L’American First che disdegna le grandi utopie di massa, non sa sostituirvi un pensiero di virtuosa affermazione. Gioca d’azzardo su qualunque tavolo, e senza chiedersi se ne vale la pena, visto quanto c’è in palio. Non importa. Avanti così perché nulla risulta più appagante dell’esagerazione (il culto dell’over), e pazienza se si mette a soqquadro la precaria stabilità -purtroppo è altamente precaria- dell’intero pianeta per inseguire l’hybris da stivalonato cow-boy. L’ordine mondiale lo decido io, e al diavolo i ricami delle consunte diplomazie, il rammendo della globalizzazione sdrucita, l’opzione che il dialogare sia meglio del devastare.

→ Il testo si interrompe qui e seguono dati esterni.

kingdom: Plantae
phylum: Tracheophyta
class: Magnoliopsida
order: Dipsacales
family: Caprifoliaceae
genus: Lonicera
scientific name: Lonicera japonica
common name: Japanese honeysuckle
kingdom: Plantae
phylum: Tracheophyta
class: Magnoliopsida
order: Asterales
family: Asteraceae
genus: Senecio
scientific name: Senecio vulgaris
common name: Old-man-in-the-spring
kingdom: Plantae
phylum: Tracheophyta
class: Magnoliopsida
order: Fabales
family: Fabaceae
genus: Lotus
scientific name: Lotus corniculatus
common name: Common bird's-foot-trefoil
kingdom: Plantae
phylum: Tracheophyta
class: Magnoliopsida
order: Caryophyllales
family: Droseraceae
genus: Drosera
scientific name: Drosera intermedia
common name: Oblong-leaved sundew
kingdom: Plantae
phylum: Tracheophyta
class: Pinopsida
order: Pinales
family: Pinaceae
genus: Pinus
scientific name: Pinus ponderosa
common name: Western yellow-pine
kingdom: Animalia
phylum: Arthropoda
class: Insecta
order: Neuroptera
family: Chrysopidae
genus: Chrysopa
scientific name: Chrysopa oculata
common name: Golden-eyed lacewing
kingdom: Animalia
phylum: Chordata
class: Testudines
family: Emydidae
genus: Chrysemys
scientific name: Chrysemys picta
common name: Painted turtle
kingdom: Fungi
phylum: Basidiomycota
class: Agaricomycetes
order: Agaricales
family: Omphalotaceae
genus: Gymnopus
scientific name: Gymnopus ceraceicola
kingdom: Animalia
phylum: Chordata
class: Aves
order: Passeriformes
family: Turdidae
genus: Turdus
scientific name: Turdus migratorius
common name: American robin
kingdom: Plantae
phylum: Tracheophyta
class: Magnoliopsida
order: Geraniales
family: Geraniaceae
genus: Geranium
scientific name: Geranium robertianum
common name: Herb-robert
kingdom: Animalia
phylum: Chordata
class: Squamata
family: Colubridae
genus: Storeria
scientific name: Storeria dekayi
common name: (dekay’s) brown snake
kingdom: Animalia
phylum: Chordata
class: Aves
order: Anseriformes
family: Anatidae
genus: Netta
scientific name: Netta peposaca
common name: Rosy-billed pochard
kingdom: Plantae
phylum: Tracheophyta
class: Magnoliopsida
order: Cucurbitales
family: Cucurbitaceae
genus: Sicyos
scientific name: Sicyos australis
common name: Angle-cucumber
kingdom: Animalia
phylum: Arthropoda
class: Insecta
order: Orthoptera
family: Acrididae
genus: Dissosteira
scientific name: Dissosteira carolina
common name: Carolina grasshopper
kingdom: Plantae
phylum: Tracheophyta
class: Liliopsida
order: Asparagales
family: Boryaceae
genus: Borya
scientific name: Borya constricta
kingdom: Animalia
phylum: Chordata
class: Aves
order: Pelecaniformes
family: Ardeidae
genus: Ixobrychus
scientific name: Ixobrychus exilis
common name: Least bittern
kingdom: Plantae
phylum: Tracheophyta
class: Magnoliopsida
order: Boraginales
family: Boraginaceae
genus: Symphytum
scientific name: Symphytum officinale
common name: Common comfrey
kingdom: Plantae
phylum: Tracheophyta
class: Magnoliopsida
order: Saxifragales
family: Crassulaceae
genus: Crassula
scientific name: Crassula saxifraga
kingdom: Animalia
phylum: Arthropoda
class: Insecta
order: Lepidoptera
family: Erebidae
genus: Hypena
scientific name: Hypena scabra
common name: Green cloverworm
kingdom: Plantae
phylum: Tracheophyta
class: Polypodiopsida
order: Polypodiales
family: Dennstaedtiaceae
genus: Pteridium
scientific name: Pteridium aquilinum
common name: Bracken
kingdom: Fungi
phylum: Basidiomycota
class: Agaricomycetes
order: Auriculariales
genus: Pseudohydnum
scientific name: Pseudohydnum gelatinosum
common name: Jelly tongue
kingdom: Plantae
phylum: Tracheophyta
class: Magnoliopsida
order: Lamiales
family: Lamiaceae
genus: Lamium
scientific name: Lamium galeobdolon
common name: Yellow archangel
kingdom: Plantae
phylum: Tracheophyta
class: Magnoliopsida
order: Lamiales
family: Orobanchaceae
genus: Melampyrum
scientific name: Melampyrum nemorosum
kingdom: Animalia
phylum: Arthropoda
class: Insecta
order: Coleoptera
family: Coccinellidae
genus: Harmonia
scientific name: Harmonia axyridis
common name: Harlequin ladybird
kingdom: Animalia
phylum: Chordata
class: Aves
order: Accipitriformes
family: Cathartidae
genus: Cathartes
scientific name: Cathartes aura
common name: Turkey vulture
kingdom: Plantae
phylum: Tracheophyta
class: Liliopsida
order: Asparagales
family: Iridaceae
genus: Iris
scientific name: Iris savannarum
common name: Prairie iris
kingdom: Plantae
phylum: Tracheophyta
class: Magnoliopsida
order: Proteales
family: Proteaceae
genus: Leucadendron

Ha voglia il Papa, beatificatore della mediazione, a implorare razionalità e lungimiranza. Sante parole al vento: memorabile e vana lezione. Vince il concetto di forza sulla nozione di saggezza. Se hai di fronte un despota (Khamenei) che vuol distruggere con l’atomica uno Stato (Israele), cerchi di dissuaderlo tramite la congerie d’armi all’apparenza ridicole in confronto agli ordigni sganciati dai bombardieri B2, e invece alla lunga più efficaci, curative, chirurgiche. Lo isoli, gli fai mancare il benessere invano garantito ai cittadini-sudditi, ne incrini l’immagine sino a che da sola non si spezzi per incapacità palese. Se invece lo bersagli a colpi di Midnight Hammer (Martello di mezzanotte) ne ricevi in cambio una pioggia di chiodi ritorsivi che colpiscono nel mucchio, e chiamano a risposte e controrisposte. Giusto il contrario delle promesse fatte dall’aspirante Nobel per la pace, geloso del predecessore Obama, sbattipallero verso l’Europa, mercatista sottobanco con Putin. Ecco dove ti porta l’ego supremo, la meocrazia (autovenerazione) sfidante della teocrazia (potere contrabbandato come missione divina). Khamenei is the worst, e però Trump is not the best. Il tiranno è il peggio, ma il tiratore non è il meglio.